幕末の女スパイ?尊王攘夷の志士たちを葬り去った井伊直弼の愛人・村山たかの末路【後編】
前編のあらすじ
時は幕末、しがない寺侍の養女・村山たかは近江国彦根藩(現:滋賀県彦根市)のお殿様に奉公したり、京都祇園で芸妓になったり、紆余曲折の人生を送ります。
夢破れて我が子(後に元服して多田帯刀-ただ たてわき)を抱え、故郷の彦根に出戻った『たか』は、我が子の成長を見守る一方、彦根城下でくすぶっていた井伊直弼(いい なおすけ)と出逢うのでした。
前回の記事
幕末の女スパイ?尊王攘夷の志士たちを葬り去った井伊直弼の愛人・村山たかの末路【前編】
井伊直弼の出世を見届け……
「わしは一生、ここで埋もれていくのじゃ……」
武家に生まれながら長男ではなく、また養子(≒他家の跡を取る)の縁談にも恵まれずにいた直弼は、自ら「埋木舎(うもれぎのや)」と命名した邸宅で、17~32歳までの15年間にわたり不遇をかこつていたのでした。
この時期に『たか』は直弼と出逢い、惹かれ合って情交に及んだと言います。
「大丈夫、あなたはきっと立身出世して、大きなお仕事をなされます。私には解ります」
「左様か……その言葉を励みに、せいぜい精進いたそうかのぅ」
『たか』の励ましが効いたのかはともかく、やがて直弼に転機が訪れ、あれよあれよとお鉢が回った嘉永3年(1850年)、井伊直亮(なおあき)の跡を継いで彦根藩主となったのでした。
「この度は家督を継がれまして、誠に祝着至極に存じまする……」
「うむ、これもそなたが励ましてお陰やも知れぬ。これからは大いに腕を奮って参ろうぞ……」
彦根藩政の改革で実績を上げた直弼はやがて幕政にも関与するようになり、ついに安政5年(1858年)、江戸幕府の大老を拝命します。

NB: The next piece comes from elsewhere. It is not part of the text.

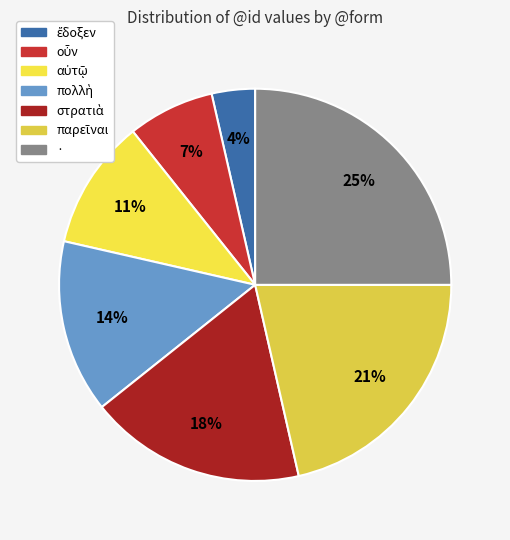

What is the largest slice in the pie chart?

·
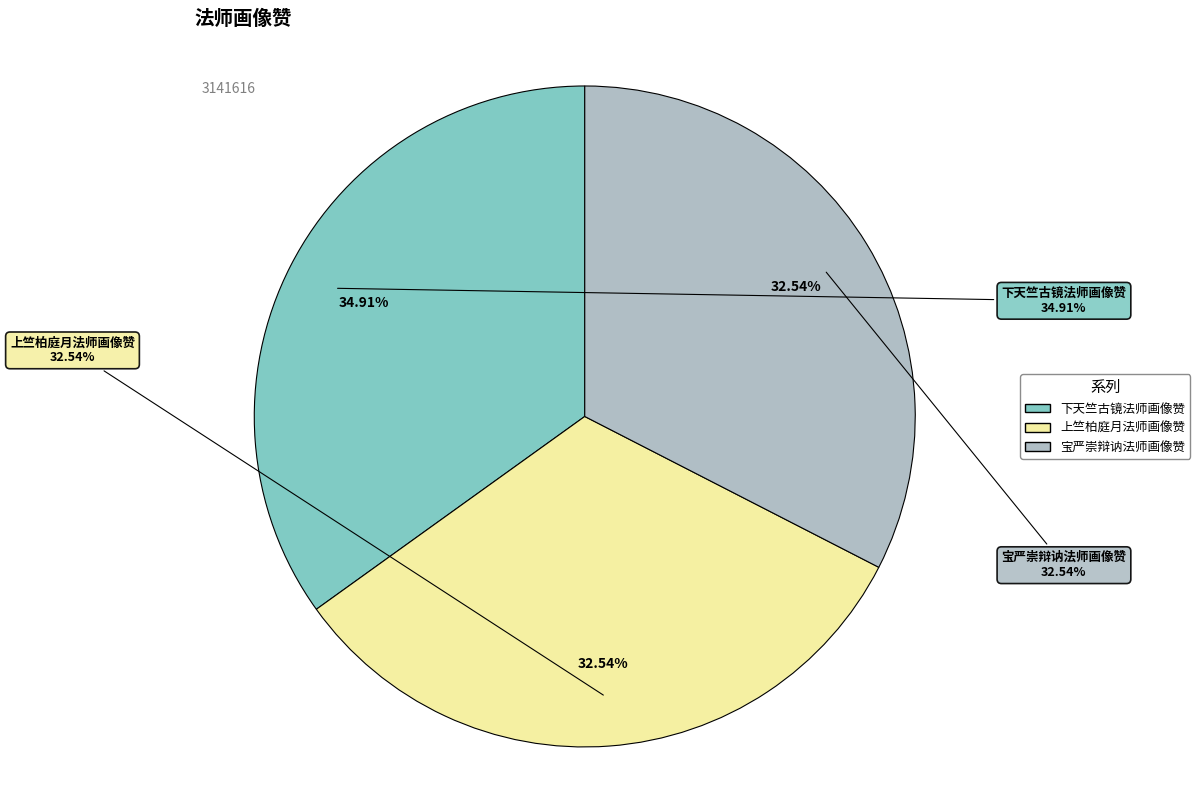

Rank the categories by value from highest to lowest.

下天竺古镜法师画像赞, 宝严崇辩讷法师画像赞, 上竺柏庭月法师画像赞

「将軍様をお助けするため、江戸にゆかねばならぬ。大老の立場上、また畳の暖まる暇もなき激務ゆえ、そなたを連れてはゆけぬが、我が師であり懐刀である長野主膳(ながの しゅぜん。義言)を残すゆえ、共に国元からわしを支えてくれ……」
「……はい……」
身分違いと解っていながら、やはり別れは辛いもの……彦根に残された『たか』は、長野主膳、そして息子の多田帯刀と共に国元から直弼を支援したそうです。